● **Extract provided**

◇ ◇ ◇

Bibiane Schoofs (born 13 May 1988), previously known as Bibiane Weijers, is a Dutch professional tennis player.

On 11 June 2012, she reached her career-high WTA singles ranking of 142, whilst her best doubles ranking was world No. 83 on 2 April 2018. She married on 7 July 2014, and took her husband's surname, however, in late 2016, reverted to her maiden name, Schoofs.
In December 2016, she became national singles champion under that name.

In her career, she has won eight singles tournaments on the ITF Women's Circuit, three of them in 2011. In doubles, she has won 21 ITF titles, three of them in 2017. At age 29, she won the doubles title at the 2017 Mumbai Open, a tournament on the Challenger-level. In January 2018, she won her first doubles title on WTA Tour, at the tournament of Auckland and second in Lyon in 2023.

Playing for Netherlands Fed Cup team, Schoofs has a win–loss record of 3–9.

Career highlights

2011
Her best season so far has been in 2011 when she climbed more than 250 places in the rankings and won two $25k tournaments, in Montpellier and Middelburg. She also reached the finals in Prague and Zwevegem.

At the end of the season, Schoofs qualified for the Luxembourg Open, thus making her debut in a WTA Tour event. She played Angelique Kerber in the first round and recorded the biggest win of her career, defeating the world No. 29 in three sets after being down 6–2, 2–0. She then caused another upset against world No. 62, Canadian Rebecca Marino, defeating her in the second round in three sets. Her run was ended by British qualifier Anne Keothavong in the quarterfinals where she was beaten 6–3, 6–2.

2012
Schoofs began her year as a qualifier at the Auckland Open, but lost to Monica Puig, leading 6–2, 5–4 and 6–2, 6–7, 3–0.

She then qualified for the Australian Open. In a 2.5 hour match, she outlasted Kazakh Yaroslava Shvedova 11–9 in the final set. In the second round she lost to Russian teenager Irina Khromacheva.

◇ ◇ ◇

● **Supplied information**
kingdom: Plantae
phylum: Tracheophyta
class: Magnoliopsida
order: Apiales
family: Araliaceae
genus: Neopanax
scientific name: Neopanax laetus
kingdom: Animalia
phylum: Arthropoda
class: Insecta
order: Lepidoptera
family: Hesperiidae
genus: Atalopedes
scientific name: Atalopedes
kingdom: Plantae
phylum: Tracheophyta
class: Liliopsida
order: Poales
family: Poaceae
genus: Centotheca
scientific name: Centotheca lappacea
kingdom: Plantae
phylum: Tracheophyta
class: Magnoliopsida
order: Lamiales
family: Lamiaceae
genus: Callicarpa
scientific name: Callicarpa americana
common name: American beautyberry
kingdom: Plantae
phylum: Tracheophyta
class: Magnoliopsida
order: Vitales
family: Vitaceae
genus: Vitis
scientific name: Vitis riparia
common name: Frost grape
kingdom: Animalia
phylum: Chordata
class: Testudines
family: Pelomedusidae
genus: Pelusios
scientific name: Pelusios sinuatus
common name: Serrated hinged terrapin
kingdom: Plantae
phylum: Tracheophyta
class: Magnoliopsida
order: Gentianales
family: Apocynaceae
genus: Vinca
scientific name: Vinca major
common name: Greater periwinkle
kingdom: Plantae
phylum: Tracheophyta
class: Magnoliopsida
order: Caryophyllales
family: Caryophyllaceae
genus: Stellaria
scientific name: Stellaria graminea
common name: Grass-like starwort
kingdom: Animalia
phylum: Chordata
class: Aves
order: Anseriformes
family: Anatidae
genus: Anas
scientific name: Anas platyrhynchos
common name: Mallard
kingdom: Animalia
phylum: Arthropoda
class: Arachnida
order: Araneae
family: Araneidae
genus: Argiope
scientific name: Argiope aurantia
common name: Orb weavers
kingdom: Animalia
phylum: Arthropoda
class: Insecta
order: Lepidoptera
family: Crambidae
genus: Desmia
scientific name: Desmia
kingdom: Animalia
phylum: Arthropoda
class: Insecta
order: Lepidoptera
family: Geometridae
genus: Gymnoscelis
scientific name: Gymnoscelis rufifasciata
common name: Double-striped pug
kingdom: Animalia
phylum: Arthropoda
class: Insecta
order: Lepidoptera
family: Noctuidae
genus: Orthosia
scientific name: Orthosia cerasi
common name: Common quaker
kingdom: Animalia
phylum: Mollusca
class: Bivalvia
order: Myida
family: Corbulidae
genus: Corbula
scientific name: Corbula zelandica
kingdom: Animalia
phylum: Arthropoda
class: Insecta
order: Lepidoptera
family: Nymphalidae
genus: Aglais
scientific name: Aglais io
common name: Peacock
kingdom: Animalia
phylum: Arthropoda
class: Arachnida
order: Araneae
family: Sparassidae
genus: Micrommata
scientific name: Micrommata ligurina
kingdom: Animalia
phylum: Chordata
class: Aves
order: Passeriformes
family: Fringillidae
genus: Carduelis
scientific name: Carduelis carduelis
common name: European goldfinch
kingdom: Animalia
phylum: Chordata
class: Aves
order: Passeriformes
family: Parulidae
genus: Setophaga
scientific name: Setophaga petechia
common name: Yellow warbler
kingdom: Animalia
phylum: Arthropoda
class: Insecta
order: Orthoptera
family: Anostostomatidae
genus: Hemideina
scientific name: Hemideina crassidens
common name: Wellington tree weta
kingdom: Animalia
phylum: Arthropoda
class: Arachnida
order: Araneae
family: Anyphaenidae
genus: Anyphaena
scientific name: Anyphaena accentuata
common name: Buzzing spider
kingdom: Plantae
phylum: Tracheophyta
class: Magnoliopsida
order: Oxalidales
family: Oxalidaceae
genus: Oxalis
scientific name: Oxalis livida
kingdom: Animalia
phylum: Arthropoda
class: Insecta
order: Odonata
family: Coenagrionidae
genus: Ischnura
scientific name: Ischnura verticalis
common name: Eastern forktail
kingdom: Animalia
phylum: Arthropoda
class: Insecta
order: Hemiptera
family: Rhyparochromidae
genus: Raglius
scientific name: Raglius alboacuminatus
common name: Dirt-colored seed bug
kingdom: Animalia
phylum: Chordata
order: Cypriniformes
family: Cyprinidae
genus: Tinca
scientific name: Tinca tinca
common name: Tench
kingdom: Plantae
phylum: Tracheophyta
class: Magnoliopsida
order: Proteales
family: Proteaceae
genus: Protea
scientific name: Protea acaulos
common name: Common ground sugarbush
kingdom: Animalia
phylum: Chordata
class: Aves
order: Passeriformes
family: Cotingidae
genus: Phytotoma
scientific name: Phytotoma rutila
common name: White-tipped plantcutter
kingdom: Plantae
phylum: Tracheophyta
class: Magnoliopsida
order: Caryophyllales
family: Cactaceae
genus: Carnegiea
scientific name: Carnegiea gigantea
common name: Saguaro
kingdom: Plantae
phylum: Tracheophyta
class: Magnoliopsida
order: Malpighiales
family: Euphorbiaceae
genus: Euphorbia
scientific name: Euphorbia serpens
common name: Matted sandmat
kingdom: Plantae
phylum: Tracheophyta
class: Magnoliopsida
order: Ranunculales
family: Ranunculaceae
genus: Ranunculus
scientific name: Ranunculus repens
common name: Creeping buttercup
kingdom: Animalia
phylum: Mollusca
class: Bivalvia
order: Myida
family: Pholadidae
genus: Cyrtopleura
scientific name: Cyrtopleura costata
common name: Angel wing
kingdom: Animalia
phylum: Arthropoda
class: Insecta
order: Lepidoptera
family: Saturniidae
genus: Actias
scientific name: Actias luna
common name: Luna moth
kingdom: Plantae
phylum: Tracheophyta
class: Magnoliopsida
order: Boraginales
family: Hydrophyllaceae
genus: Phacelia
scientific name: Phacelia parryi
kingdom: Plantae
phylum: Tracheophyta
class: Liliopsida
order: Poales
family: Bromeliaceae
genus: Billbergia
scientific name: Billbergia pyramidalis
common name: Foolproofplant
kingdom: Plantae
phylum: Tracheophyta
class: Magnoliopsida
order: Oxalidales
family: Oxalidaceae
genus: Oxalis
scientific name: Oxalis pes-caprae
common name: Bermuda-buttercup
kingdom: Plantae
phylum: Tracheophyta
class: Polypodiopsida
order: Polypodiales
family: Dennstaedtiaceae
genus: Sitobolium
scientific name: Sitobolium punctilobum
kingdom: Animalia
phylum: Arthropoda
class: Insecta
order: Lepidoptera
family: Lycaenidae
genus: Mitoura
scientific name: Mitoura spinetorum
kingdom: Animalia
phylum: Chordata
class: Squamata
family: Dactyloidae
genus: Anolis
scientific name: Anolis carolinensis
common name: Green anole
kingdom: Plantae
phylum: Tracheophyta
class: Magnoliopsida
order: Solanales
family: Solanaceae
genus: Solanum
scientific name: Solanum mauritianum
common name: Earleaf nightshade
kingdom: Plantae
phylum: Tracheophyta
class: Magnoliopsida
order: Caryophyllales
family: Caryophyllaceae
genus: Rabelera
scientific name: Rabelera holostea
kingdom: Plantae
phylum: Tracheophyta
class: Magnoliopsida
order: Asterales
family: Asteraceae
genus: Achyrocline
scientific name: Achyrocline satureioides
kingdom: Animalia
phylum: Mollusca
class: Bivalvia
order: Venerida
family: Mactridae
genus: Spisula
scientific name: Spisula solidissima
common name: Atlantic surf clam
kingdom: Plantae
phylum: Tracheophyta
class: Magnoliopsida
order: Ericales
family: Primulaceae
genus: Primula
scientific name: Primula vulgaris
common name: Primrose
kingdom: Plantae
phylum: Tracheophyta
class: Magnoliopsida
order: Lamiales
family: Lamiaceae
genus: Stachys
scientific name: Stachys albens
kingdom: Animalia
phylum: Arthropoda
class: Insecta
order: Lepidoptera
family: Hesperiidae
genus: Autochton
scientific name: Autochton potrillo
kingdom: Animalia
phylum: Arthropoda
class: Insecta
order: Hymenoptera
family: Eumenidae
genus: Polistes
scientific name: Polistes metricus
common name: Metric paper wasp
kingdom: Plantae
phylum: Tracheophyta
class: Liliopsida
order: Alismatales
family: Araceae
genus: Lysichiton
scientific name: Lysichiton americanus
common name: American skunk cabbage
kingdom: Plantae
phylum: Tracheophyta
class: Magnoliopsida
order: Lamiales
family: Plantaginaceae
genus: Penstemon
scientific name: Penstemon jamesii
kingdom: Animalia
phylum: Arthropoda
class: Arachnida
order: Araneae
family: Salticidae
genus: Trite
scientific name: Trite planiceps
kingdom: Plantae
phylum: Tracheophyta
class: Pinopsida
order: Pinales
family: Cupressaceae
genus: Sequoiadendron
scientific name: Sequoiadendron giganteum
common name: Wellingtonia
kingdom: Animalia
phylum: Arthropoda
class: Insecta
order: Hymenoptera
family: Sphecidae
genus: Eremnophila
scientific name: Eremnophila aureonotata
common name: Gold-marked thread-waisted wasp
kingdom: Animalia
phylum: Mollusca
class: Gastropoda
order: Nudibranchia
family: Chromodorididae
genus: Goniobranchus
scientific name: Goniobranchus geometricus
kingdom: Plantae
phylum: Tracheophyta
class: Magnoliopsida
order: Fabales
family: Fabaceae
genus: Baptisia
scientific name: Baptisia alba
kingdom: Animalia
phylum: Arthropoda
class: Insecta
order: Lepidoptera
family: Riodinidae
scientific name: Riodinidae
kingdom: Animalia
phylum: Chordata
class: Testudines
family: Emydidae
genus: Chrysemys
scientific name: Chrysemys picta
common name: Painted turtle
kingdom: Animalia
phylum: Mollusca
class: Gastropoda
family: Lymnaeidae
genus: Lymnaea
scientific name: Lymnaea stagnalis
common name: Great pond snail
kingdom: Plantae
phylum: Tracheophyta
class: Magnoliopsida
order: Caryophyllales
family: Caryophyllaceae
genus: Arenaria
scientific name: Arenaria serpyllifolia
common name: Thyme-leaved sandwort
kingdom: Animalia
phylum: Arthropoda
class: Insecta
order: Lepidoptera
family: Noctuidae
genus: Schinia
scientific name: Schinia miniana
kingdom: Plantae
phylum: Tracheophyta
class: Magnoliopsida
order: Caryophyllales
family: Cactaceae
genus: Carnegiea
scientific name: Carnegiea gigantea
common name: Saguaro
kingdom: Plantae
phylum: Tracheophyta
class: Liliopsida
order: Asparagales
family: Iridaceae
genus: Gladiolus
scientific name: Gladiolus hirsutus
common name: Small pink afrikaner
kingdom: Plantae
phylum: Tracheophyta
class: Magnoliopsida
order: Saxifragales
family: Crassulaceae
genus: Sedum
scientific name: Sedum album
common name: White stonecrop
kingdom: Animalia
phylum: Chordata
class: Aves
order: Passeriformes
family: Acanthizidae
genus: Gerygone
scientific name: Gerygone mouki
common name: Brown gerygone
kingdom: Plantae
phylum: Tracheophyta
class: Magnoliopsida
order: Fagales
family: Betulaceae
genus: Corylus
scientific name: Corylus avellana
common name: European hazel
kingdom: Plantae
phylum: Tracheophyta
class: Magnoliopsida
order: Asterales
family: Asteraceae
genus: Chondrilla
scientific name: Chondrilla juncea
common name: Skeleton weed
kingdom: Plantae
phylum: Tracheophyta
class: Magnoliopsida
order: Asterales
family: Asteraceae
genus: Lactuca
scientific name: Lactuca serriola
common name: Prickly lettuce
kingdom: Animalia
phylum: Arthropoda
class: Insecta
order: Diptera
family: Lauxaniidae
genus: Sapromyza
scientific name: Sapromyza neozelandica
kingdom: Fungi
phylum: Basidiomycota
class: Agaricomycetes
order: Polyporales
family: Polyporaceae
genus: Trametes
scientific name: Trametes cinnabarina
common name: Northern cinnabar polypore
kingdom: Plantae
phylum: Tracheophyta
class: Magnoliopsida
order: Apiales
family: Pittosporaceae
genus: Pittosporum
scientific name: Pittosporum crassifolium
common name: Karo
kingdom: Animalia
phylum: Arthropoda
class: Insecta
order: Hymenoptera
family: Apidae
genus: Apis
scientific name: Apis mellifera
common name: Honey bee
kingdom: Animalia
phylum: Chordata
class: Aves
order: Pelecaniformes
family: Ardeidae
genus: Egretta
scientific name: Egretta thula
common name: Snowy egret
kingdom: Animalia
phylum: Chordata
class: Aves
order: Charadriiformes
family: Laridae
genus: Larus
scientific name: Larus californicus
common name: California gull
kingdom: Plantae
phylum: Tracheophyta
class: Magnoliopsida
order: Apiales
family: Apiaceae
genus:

◇ ◇ ◇

● **Directions for this task**
Return the passage of the Bibiane Schoofs biography from "In December 2016, she" to "record of 3–9.", copied word for word.

● **Reply**
In December 2016, she became national singles champion under that name.

In her career, she has won eight singles tournaments on the ITF Women's Circuit, three of them in 2011. In doubles, she has won 21 ITF titles, three of them in 2017. At age 29, she won the doubles title at the 2017 Mumbai Open, a tournament on the Challenger-level. In January 2018, she won her first doubles title on WTA Tour, at the tournament of Auckland and second in Lyon in 2023.

Playing for Netherlands Fed Cup team, Schoofs has a win–loss record of 3–9.